Work begins on destroyed Scone Palace archway
Emergency work has begun on an ancient archway which was demolished when a van crashed into it.
Officials at Scone Palace said it would take about a week to make the historic 16th Century archway safe, depending on the weather.
The arch, which marks the approach to an abbey which once stood in the grounds, was destroyed on Monday.
The palace said it would tender for the reconstruction project after the initial work was completed.
A team of conservation architects, led by Midlothian-based Addison Conservation and Design, are currently at the site.
The special stage of the Rally of Scotland, scheduled to take place at the palace on 15 October, is expected to go ahead as planned, officials said.
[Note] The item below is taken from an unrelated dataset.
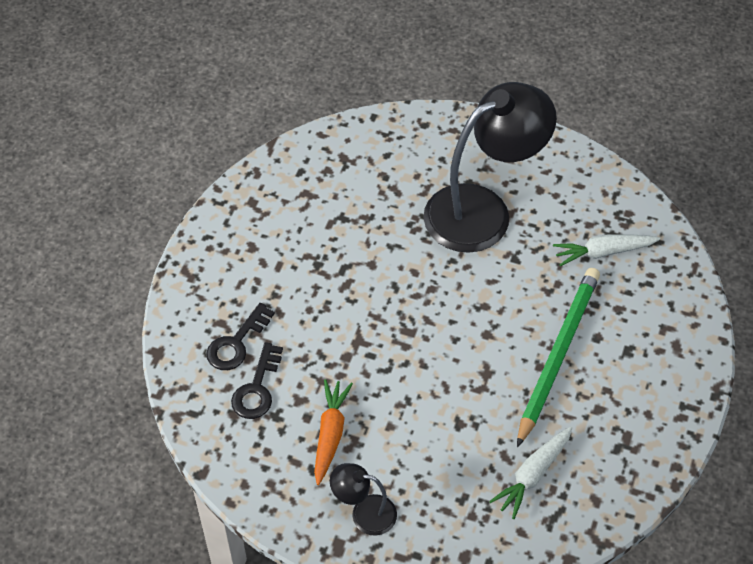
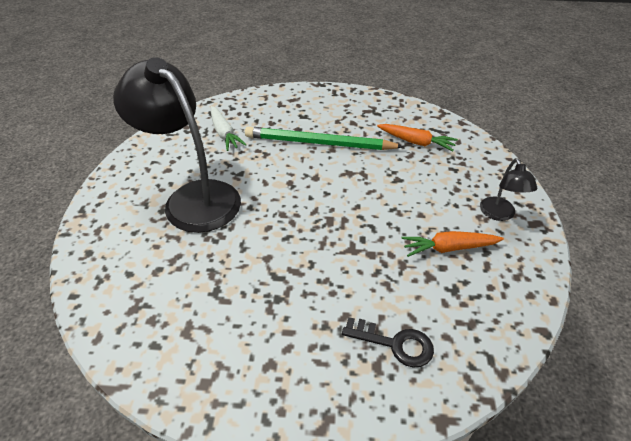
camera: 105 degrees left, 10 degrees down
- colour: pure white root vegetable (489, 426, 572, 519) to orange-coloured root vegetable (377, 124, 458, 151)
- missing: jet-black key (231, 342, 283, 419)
Elspeth Bruce, administrator at Scone Palace, said she was grateful for the support shown by Historic Scotland's conservation team and Perth and Kinross Council over the past few days.
"Their advice has been, and will continue to be, invaluable as we begin the painstaking work of restoring the archway to its former glory," she said.
"This iconic emblem has stood at Scone for five centuries, and we hope that after restoration it will be here for many more centuries to come."
Visitors entering Scone, the ancient crowning place of Scottish kings and original home of the Stone of Destiny, would have passed under the archway for hundreds of years.
But on Monday afternoon a large van smashed through the stone. Two crests which were inset into the arch came crashing down.
The van is understood to have been driven by contractors picking up a marquee which had been used for the weekend's Perth Hunt Ball.